Il dolo è generico, essendo costituito dalla coscienza e volontà di maltrattare la vittima, non avendo alcun rilievo le finalità avute di mira dall’agente.

Il reato in esame è aggravato se dal fatto deriva una lesione personale grave o gravissima, o se deriva la morte della vittima.

Per effetto, infine, dei correttivi alle aggravanti comuni (art. 61 c.p.) dovuti al decreto sul femminicidio (D.L. 93/2013, conv. in L. 119/2013) il reato è, altresì, aggravato se commesso in danno o in presenza di minore degli anni diciotto, ovvero in danno di persona in gravidanza.

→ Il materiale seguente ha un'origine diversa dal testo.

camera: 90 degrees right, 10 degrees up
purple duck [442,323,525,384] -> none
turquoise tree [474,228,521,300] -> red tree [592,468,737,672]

Pena: Reclusione da 2 a 6 anni, aumentata fino ad un terzo per il fatto commesso in danno o in presenza di minore degli anni diciotto, ovvero in danno di persona in gravidanza; reclusione da 4 a 9 anni se dal fatto deriva una lesione personale grave; reclusione da 7 a 15 anni se ne deriva una lesione gravissima; reclusione da 12 a 24 anni se ne deriva la morte.